I think I'm running into the same problem.  Or unsure what the real underlying problem is.

I have a 64GB SDXC card formatted with exfat.  I am using the exfat FUSE driver and a Realtek eMMC/MMC controller. 

I get tons of block read/write errors when using exfat when it mounts just fine.  If I write enough to it, after all the write failures, it will get kicked and the card disappears until I eject and reinsert.

However, IN WINDOWS7 on the same machine, IT WORKS perfectly!  And as far as I can tell, Windows is not reporting any errors.

I move this to another eMMC reader (Intel SOC) and Windows 8.1 - IT WORKS FINE!  A bit slow at points but after the initial slowness when first using it, the card works perfectly (it might be Windows Defender, but unsure).  I haven't gotten Linux working perfectly on this SOC so I can't test this behavior yet.

The same 64G SDXC card put into a USB SDHC reader on another Linux box also exhibits the same bad block errors.  I have not tried the SDHC reader in Windows as this reader was meant for a Linux-only machine.

So as far as I can tell there's some very strange bug going on here.

Any of this makes sense to someone?  Should I RMA this card?

Another test is that I need to see if Android works with this card...

----------
= = =
▶ **Written task A**: Could you write out the lines of the records, starting at the line that has "1. 「請求書管理」→「新規作成」をクリック" and stopping after the line that has "### 1.创建自定义仪表板和报告"?
The text and the records are separate material.
= = =
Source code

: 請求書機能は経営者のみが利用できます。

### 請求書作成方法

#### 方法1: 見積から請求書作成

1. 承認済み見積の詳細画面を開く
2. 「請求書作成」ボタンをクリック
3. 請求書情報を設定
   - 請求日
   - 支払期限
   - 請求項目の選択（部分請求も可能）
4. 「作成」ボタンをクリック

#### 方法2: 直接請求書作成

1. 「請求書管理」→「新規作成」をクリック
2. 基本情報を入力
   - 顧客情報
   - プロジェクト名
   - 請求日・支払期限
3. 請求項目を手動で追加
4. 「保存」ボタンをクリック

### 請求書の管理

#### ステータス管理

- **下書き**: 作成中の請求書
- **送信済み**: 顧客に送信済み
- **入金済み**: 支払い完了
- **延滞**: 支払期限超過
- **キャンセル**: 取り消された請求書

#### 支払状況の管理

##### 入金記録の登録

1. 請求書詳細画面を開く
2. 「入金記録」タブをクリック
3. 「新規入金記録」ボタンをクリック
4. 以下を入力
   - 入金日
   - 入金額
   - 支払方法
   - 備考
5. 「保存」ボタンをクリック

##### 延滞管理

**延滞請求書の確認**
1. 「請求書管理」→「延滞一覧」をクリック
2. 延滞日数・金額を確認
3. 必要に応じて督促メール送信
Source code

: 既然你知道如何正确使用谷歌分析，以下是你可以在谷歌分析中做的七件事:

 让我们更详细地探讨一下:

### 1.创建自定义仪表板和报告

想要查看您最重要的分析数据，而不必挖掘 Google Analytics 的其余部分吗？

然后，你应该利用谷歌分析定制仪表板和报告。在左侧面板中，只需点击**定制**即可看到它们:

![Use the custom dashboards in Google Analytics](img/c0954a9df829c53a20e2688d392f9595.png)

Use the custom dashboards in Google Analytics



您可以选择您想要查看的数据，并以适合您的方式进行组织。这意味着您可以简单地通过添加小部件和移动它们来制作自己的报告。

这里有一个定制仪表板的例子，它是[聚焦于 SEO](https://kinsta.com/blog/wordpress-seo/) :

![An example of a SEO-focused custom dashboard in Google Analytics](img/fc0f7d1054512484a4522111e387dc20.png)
= = =
▶ **Written task B**: How would you sum up the forum post about the SDXC card in two sentences?

▶ **Task solution A**:
1. 「請求書管理」→「新規作成」をクリック
2. 基本情報を入力
   - 顧客情報
   - プロジェクト名
   - 請求日・支払期限
3. 請求項目を手動で追加
4. 「保存」ボタンをクリック

### 請求書の管理

#### ステータス管理

- **下書き**: 作成中の請求書
- **送信済み**: 顧客に送信済み
- **入金済み**: 支払い完了
- **延滞**: 支払期限超過
- **キャンセル**: 取り消された請求書

#### 支払状況の管理

##### 入金記録の登録

1. 請求書詳細画面を開く
2. 「入金記録」タブをクリック
3. 「新規入金記録」ボタンをクリック
4. 以下を入力
   - 入金日
   - 入金額
   - 支払方法
   - 備考
5. 「保存」ボタンをクリック

##### 延滞管理

**延滞請求書の確認**
1. 「請求書管理」→「延滞一覧」をクリック
2. 延滞日数・金額を確認
3. 必要に応じて督促メール送信
Source code

: 既然你知道如何正确使用谷歌分析，以下是你可以在谷歌分析中做的七件事:

 让我们更详细地探讨一下:

### 1.创建自定义仪表板和报告

▶ **Task solution B**: A 64GB SDXC card formatted with exFAT produces many block read/write errors under Linux, both with the exFAT FUSE driver on a Realtek controller and in a USB SDHC reader on another Linux box, and after enough failed writes the card disappears until it is ejected and reinserted. The same card works fine in Windows 7 on the same machine and in Windows 8.1 with an Intel SOC reader, and the poster calls this a very strange bug and asks whether to RMA the card.